El Camino

El Camino
During summer 2014, after much research and anticipation, my roommates and I set out on a two week hike across Northern Spain, walking El Camino de Santiago, the pilgrimage known as "The Way of St. James". 
Check out some background for the Camino

The entire trek from Saint Jean-Pied-de-Port, France to Santiago, Spain can take upwards of 40 days to complete so we opted for a lighter version, walking from Pamplona to Logroño and then hoping on a bus before walking from Sarria to Santiago. All of that took about 12 days.

The Preface
My roommates were the ones who were planning for this trip for months, and I thought it was a cool idea but I just "didn't have the time" to backpack across Spain. Jobs decisions were made and all of a sudden I wasn't moving to a new city and I had the entire summer off, so I began to reconsider. 

I watched the movie "The Way" with Martin Sheen and I was convinced that this was a trip I needed to take (I highly recommend it, it is on Netflix!).

I went into the trip not knowing what to expect. We booked flights, researched hostels and had a tentative itinerary. I prepared gear-wise, got all my supplies, got my hiking boots broken in and borrowed a backpack. 
Backpack I SHOULD have taken...I took a larger one.
(side note to anyone considering doing this or any other long distance hike: GET YOUR BACKPACK FITTED CORRECTLY. I just borrowed my brothers, and while it 'worked' I could have avoided some significant discomfort if mine was fitted correctly).

We discovered quickly that this wasn't the type of trip you could really plan the day to day for, which I'll go into later. The parents at home weren't thrilled with the loose scheduling of our trip, but we convinced them it was a good idea, packed up our packs and headed to Spain!

The Way
After a two day stay in Pamplona during San Fermin (The Running of the Bulls), we headed out.

We hike about 20-25 km a day (12-15 miles) through the "rolling" hills of Northern Spain, passing in and out of little villages and towns with various degrees of mountainous land, forest and rural plains. We would drag into our destination town every afternoon and find open beds at an albergue (pilgrim hostel). We didn't camp at all, so for anywhere between a donation to 10 Euros we had a bed, access to a shower and a kitchen, and sometimes dinner! It was a pretty cool set up, and we stayed in albergues ranging from converted monasteries that could hold over 100 pilgrims to tiny parish hostels that slept 14 and were run by volunteers. We had great experiences at some and not so great experiences at others. But it was often the same routine after finding a hostel. Register, shower, nap, explore, eat dinner, prepare for tomorrow, sleep. Sleep by 9 and up by 6. The day to day was rough, both physically and mentally exhausting. We met some amazing people from all over the world on the trail, all of whom had "character" names.

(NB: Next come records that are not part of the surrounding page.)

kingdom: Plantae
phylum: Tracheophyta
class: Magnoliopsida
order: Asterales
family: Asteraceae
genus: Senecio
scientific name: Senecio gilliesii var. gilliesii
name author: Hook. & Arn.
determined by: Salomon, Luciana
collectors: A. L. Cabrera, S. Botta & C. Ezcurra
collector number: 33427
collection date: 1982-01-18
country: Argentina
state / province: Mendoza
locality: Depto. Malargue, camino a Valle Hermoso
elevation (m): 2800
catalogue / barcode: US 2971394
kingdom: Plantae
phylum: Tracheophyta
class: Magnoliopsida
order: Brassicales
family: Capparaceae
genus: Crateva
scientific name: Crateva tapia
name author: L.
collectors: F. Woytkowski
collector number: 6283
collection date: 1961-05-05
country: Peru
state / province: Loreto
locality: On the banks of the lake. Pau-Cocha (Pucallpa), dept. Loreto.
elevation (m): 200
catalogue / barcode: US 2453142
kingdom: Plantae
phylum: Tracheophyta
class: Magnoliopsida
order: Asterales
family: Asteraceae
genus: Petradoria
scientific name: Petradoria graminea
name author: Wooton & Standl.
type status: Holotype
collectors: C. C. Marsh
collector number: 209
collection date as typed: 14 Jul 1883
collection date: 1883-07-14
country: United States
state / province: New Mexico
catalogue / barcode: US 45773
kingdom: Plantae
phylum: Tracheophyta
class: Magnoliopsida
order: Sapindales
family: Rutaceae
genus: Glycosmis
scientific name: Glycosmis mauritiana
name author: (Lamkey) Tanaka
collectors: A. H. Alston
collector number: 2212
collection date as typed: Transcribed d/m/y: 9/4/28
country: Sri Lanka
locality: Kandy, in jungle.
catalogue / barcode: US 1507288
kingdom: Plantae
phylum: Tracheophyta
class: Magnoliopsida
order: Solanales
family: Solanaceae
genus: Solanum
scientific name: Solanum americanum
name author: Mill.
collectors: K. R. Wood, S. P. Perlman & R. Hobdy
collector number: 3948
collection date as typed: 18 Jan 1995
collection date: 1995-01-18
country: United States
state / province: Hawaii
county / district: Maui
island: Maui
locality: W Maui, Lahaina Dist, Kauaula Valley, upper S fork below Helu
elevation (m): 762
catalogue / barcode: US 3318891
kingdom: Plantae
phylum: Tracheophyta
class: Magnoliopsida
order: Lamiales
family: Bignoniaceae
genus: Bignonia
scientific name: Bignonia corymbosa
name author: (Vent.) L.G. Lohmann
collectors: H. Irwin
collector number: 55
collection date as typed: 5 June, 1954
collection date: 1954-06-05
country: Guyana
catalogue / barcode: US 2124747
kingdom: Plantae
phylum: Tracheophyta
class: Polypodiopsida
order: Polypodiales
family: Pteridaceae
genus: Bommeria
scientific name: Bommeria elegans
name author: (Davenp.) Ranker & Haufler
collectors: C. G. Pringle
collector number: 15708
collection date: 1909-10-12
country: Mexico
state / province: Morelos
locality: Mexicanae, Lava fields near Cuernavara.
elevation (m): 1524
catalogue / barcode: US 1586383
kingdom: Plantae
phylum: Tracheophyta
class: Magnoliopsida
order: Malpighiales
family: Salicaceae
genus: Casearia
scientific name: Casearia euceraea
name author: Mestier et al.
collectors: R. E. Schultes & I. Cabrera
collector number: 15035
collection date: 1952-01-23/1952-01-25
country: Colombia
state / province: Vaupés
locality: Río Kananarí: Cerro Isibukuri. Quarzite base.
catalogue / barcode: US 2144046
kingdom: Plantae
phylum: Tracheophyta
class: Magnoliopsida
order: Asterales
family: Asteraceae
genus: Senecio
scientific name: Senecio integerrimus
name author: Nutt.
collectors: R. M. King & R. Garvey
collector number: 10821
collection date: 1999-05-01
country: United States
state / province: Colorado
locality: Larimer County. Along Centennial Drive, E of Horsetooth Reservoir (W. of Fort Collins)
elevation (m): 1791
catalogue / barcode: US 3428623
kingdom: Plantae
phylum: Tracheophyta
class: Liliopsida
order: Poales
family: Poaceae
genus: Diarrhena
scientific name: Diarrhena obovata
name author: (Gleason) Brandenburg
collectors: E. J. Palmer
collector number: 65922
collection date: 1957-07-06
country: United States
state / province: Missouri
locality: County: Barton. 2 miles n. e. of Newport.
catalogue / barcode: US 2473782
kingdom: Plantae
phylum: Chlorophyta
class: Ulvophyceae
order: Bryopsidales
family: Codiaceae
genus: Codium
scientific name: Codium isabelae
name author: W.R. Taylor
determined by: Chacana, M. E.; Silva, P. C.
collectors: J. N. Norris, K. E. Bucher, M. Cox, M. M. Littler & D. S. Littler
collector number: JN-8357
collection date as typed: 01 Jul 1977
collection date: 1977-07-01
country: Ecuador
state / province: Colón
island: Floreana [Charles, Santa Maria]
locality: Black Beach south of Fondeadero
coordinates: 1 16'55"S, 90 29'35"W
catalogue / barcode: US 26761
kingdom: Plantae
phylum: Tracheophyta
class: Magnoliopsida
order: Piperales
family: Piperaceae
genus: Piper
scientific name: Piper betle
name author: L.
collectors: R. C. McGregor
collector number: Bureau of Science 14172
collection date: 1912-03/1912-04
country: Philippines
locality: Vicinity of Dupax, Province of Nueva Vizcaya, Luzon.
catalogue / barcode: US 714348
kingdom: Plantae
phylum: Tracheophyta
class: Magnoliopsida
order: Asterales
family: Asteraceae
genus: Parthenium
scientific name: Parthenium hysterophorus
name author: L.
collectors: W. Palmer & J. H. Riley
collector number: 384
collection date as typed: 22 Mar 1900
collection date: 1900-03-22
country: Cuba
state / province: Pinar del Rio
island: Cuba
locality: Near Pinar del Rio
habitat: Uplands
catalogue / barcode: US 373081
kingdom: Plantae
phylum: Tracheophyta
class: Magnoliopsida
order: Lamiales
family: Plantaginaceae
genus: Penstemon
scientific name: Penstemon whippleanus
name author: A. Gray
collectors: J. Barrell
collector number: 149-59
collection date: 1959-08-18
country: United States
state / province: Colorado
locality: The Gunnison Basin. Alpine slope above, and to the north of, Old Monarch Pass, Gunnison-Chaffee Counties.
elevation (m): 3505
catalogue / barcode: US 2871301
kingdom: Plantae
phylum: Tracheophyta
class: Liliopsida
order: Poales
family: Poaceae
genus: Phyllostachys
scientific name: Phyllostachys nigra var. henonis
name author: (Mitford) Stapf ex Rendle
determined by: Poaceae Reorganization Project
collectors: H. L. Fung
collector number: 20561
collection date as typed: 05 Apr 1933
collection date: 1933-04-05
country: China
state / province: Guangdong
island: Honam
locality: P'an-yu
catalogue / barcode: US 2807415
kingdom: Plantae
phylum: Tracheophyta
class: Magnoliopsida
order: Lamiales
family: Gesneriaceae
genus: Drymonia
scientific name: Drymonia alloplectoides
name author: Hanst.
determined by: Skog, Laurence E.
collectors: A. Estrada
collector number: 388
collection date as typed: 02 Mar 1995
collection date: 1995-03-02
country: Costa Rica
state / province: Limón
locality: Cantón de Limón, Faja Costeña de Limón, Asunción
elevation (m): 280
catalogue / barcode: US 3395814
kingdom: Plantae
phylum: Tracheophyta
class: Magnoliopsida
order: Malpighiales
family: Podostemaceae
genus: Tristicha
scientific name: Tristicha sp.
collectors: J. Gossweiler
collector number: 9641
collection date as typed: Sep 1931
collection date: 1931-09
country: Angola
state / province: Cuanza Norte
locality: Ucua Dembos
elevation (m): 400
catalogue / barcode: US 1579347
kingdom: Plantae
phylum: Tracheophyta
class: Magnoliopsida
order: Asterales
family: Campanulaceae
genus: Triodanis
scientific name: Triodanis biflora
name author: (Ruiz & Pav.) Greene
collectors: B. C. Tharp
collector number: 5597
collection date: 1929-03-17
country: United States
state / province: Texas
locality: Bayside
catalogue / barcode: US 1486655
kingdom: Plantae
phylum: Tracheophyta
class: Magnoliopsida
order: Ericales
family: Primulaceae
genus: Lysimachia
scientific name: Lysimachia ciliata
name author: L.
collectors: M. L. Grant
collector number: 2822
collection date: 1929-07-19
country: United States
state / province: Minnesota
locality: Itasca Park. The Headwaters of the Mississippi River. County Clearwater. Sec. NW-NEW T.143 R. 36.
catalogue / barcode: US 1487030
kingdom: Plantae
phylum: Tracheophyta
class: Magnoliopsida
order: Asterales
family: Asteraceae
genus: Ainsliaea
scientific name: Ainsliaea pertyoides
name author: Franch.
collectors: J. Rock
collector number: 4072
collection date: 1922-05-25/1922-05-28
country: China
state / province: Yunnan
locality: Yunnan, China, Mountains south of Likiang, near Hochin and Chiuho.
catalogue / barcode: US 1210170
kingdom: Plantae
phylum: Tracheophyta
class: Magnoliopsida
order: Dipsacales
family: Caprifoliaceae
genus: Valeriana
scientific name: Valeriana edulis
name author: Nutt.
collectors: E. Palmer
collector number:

There were tears of laughter and tears of pain, lots of blisters and lots of laughs, deep conversations and long periods of silence. The camino was in the moment. You dealt with what you were given, at that time, whether you were given energy to walk and talk or whether you were given solace to reflect. There are so many stories and so many memories, but I'll just leave a few pictures for now.
Sunflower field outside of Pamplona

Rocking the leg brace tan
Camino trail selfies
Basque Country side
130 miles later.....
Official Compostela 


We finally made it to the city of St. James a few days before his feast day. We CRASHED before making our way to the square outside of the Cathedral, the final stop on the Camino.

We explored the city, turned in our Credencial del Perigrinos (our "passport" stamp book of El Camino) in order to get our official Compostelas (certificate) and ate a GLORIOUS dinner.
We explored the city a lot and attended the Pilgrim's mass the next day to celebrate what brought us on this journey...St. James and his journey with Christ. It was a blessed experience.


Santiago is about 90 km from the coast, so some pilgrims continue their walk to the coast, to the town of Finisterre, which translates roughly to mean "End of the Earth". From a point at the lighthouse, you can look out a just see receding coastlines behind you and the Atlantic in front of you. Ancient travelers believed they had walked to the world's end at this point. One of my friends and I took the bus there for the day and spent our time eating and reading on the beach, hiking to the lighthouse and marveling at the views, and then some naps and more eating. Even though Santiago was the end of our walk, Finisterre was the end of the "journey" and was a peaceful way to reflect on the experience that had just passed.